To go from R to Julia, as an example, one would have to give up on a hundred or so high-quality packages potentially related to their activities.

3 comments

Having looked at a large number of R packages source code, I do hesitate to freely label R packages as generally high-quality. I’ve been operating on the “trust, but verify” principle
You don't have to. Just use Rcall.

Of course R has been here longer. Eleven years after its creation, R had fewer than 500 packages. Julia was released in 2012 and today has over 7,000 packages.

    R
    Cited in: 8,589 Publications
    7,353 [Citing Publications in] Statistics (62-XX)
    https://zbmath.org/software/771

    Julia
    Cited in: 442 Publications
    64 [Citing Publications in] Statistics (62-XX)
    https://zbmath.org/software/13986
That is exactly the issue. No language comes close to the richness of the R statistical package ecosystem.
It's not an issue at all with RCall and PyCall.
Of course it is, sometimes one needs to pass data represented as R objects (like zoo) to R functions, and receiving something that is an R object and to be worked on by R calls before being passed on. That is very clumsy to manage with RCall.
A perfect example of this is image processing.

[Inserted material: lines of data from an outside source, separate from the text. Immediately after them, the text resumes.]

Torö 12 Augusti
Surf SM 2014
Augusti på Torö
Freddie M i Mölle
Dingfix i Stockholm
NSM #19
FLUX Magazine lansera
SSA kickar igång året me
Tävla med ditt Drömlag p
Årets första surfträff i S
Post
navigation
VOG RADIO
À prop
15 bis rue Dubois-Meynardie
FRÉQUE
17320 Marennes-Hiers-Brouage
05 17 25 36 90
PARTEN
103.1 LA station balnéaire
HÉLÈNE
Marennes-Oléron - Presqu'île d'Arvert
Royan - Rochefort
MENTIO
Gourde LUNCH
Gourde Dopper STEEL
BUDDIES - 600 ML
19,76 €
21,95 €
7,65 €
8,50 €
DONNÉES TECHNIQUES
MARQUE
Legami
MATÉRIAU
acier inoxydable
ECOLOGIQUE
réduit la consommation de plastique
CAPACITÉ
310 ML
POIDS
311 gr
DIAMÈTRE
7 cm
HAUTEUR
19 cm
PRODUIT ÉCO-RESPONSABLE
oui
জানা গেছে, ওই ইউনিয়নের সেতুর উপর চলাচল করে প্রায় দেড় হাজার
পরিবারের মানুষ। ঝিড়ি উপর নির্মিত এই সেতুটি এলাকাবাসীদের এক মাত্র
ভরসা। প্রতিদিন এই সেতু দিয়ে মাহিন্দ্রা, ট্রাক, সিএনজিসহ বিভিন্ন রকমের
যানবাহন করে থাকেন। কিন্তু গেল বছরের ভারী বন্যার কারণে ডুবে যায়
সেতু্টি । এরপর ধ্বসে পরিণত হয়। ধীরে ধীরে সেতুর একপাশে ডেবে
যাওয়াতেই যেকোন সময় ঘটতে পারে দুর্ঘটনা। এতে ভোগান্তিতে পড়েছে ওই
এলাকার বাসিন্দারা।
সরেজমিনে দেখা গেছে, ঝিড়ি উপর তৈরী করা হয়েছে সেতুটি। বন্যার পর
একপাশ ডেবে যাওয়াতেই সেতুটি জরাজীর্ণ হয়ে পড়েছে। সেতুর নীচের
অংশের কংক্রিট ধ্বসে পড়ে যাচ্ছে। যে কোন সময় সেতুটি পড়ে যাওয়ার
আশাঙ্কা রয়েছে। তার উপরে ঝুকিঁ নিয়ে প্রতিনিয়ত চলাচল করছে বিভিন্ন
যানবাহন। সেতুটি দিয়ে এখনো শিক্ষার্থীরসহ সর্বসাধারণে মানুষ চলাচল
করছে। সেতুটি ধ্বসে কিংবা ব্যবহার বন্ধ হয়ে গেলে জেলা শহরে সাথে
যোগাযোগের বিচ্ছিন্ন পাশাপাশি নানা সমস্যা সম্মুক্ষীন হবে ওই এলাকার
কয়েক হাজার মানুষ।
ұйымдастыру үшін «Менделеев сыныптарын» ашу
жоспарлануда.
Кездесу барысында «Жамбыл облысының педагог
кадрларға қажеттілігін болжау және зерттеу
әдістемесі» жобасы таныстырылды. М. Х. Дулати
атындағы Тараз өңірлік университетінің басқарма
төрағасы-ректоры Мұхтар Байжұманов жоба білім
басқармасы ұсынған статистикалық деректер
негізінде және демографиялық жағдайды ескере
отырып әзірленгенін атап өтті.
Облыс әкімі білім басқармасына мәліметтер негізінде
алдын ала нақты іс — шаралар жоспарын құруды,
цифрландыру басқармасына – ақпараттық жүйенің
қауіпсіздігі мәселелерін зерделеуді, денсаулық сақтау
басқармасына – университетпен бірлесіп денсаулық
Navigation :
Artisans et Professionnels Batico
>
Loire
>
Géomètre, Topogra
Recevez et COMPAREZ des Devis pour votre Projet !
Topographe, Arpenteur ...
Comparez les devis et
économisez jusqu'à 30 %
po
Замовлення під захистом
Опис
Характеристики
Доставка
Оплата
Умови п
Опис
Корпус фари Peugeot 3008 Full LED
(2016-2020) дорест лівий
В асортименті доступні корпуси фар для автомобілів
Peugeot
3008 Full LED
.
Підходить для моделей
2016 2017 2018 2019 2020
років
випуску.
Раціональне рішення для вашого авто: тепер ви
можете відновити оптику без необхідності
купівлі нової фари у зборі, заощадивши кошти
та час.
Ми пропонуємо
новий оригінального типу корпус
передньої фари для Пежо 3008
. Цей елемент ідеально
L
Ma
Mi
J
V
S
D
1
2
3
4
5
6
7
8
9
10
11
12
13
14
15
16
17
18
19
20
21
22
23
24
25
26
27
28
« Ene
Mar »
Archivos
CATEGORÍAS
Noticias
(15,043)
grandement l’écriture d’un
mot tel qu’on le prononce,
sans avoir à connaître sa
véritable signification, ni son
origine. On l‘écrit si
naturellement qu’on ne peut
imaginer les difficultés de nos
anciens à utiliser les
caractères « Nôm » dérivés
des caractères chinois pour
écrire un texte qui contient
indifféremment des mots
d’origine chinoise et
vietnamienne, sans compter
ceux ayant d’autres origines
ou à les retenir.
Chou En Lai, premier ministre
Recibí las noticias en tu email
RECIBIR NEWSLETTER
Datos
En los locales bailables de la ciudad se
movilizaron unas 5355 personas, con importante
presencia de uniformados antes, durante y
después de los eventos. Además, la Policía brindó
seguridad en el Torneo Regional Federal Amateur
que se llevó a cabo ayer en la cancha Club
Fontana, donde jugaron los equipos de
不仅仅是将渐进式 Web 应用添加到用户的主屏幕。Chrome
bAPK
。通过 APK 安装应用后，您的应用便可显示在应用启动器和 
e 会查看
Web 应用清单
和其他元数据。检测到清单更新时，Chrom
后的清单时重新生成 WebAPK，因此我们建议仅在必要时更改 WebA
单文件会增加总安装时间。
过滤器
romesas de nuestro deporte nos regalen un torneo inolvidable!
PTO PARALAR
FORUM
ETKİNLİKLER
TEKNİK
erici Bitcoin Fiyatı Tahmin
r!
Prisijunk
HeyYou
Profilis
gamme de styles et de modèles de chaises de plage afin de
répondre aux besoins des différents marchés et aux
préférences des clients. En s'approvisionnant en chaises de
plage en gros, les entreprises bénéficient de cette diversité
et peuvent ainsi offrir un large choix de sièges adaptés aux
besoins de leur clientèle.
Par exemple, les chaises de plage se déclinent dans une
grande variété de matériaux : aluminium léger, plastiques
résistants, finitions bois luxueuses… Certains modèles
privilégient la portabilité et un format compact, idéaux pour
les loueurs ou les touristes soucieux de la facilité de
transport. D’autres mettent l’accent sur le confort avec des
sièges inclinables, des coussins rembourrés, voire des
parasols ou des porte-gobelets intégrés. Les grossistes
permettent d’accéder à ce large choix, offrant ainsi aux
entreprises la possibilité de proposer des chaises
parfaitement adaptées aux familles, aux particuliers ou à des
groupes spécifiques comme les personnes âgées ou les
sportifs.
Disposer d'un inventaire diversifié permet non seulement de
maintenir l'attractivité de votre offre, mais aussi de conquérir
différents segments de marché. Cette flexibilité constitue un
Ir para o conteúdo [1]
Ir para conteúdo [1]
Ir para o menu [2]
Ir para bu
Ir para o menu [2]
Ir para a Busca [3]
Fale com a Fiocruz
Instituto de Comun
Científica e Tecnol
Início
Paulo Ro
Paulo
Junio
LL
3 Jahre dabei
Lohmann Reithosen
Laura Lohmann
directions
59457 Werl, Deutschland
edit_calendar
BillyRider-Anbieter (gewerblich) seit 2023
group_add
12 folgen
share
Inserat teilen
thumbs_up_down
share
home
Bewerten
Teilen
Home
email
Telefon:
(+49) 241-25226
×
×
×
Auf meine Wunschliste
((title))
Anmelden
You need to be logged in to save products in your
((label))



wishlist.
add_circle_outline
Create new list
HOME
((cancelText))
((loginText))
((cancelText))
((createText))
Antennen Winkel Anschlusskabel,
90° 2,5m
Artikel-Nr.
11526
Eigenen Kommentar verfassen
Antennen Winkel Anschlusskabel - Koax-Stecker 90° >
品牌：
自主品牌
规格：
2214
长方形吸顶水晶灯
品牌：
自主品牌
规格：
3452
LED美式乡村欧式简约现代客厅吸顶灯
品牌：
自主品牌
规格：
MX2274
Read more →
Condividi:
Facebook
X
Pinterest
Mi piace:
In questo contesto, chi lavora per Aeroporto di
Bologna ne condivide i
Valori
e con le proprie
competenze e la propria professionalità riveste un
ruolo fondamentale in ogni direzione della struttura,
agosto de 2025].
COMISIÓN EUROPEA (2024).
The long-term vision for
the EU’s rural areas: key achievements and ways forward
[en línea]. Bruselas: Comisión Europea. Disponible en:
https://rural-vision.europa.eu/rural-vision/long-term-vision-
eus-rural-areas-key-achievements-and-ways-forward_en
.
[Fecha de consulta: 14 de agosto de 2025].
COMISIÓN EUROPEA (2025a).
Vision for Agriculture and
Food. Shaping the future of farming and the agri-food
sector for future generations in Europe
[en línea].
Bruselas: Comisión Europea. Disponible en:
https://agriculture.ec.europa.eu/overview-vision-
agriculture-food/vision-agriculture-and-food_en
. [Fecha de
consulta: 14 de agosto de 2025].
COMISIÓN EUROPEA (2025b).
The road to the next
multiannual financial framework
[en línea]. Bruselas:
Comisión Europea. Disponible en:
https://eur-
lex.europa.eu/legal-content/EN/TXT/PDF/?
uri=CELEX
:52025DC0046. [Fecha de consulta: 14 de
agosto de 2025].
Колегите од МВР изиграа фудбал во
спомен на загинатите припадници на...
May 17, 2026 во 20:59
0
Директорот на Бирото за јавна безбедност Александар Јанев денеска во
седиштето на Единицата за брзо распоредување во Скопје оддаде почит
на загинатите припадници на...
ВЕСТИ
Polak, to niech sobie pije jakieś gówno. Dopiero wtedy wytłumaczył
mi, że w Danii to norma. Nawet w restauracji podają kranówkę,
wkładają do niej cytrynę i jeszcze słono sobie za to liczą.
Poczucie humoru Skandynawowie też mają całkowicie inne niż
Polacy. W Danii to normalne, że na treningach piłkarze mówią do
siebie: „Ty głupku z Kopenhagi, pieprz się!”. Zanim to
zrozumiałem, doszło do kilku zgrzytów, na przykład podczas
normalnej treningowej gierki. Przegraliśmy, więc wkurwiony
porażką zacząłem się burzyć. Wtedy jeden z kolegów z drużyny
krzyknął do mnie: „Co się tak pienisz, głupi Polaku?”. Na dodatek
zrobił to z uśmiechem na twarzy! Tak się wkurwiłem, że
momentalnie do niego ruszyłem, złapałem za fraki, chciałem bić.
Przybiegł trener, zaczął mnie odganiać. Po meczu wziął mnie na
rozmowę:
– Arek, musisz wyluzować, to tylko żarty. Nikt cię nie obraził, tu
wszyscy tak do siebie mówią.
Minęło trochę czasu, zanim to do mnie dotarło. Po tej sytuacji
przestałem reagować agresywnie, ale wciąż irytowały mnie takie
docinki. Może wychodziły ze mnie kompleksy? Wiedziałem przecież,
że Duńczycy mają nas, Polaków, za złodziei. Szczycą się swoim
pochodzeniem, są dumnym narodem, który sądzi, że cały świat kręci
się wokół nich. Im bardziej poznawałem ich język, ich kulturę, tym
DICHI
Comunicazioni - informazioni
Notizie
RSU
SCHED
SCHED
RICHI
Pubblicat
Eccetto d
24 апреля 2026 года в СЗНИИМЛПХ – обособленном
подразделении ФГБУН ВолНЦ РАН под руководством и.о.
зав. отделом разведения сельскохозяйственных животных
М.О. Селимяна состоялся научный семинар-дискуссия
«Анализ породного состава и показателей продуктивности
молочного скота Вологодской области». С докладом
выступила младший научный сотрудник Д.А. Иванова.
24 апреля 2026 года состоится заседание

Is is delightful in working with spatial raster data. It's an 'it just works' space, especially with raster and stars. There have been several attempts to disrupt the raster package but none have really stuck.

Granted, it's not fast. However trying to do the same kinds of things in python with rasterio is just cludgy. And half the time you end up making system calls to gdal anyways. Guess what? I can make the system calls from R too.